Actions

Work Header

Understanding

Summary:

Cora and Ampersand discuss language.

Notes:

(See the end of the work for notes.)

Work Text:

The subject of language, naturally, came up while Ampersand was working on the translator portion of Cora’s post-natural enhancements.

Human language is confusing.

Cora was surprised. “We’re confusing? Amygdalines have dozens of morphemes attached to any given concept. Even a four-word phrase has hundreds. How is that not more complicated than anything humans have?”

Ampersand shook his head, something he had picked up from Cora. “No. Amygdaline language is more complicated. Every amygdaline language has around the same level of morphemes as each other. But human language is still confusing to a species that hasn’t evolved to process it.

“In what way?” Cora asked.

In amygdaline languages, you have all the information you need. There is much less possibility for miscommunication. Most thoughts can be expressed in a single sentence, and then the other person can respond.

But human languages leave ambiguity everywhere. In the sentence, ‘I ate yesterday at 2:00 PM, then went home and talked to my mother,” there is so much left for the listener to figure out. What type of food did you eat? Why did you eat it? Was there a correlation between eating the food and seeing your mother, or are you just mentioning two unrelated events?

Learning how much in human languages is left to context, and how to account for that, was by far the hardest part of designing my translation interface.

“Huh,” Cora said. “I guess I only thought about which parts of amygdaline language were hard for us, and not the other way around.” It seemed so effortless when Cora had imagined it, like Ampersand just casted a spell and knew everything about English in a couple minutes.

It was grueling work.

“Yeah.” Cora thought for a bit. “In one of the first linguistics classes I took, my professor talked about how hard a language was to learn to speak was mostly based on which languages you already knew. No language is really more complicated than any other, because any language can express any idea. They must all be the same level of complicated if they can say the same things. Like, the example she used was that some languages have unique conjugations for where the speaker got the information from. It’s called evidentiality, I think. And for every sentence where you’re saying something happened, you are grammatically required to say where you got the information from. There’s no way to form a sentence without conjugating the verb with something like, ‘I saw this firsthand,’ or, ‘This is generally known.’”
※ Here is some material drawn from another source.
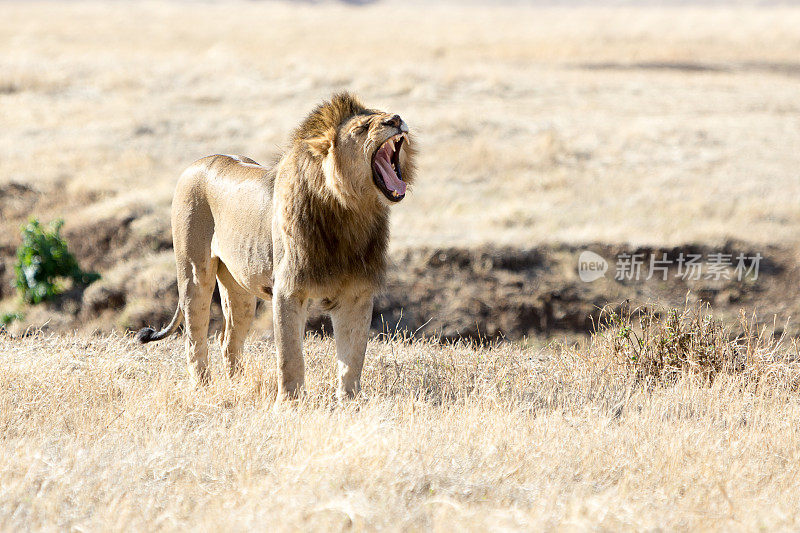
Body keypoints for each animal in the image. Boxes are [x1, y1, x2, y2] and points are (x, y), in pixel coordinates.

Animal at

This is in almost all amygdaline languages.

“That tracks. And like I just said, there are ways to say those things in English, it’s just not required. And you could say that having grammatical rules for it is more complex, but my professor pointed out that without the grammatical rules, you have to use more words. Is that not more complex, at least arguably?”

Ampersand thought for a moment, then ended with a word Cora wasn’t sure she’s heard him say in this context. “Neat.

Notes:

Inspired by this David J. Peterson tumblr post:

https://www.tumblr.com/dedalvs/761440087453073408/its-fascinating-to-me-how-endlessly-complicated

I threw this together in, like, 20 minutes and barely reread. It's 500 words, so maybe I don't have to, but I'm not super sure I've got the character voices down. Sorry if it's not great.

Some of you will recognize evidentiality as a language feature. Hello, Tom Scott fans!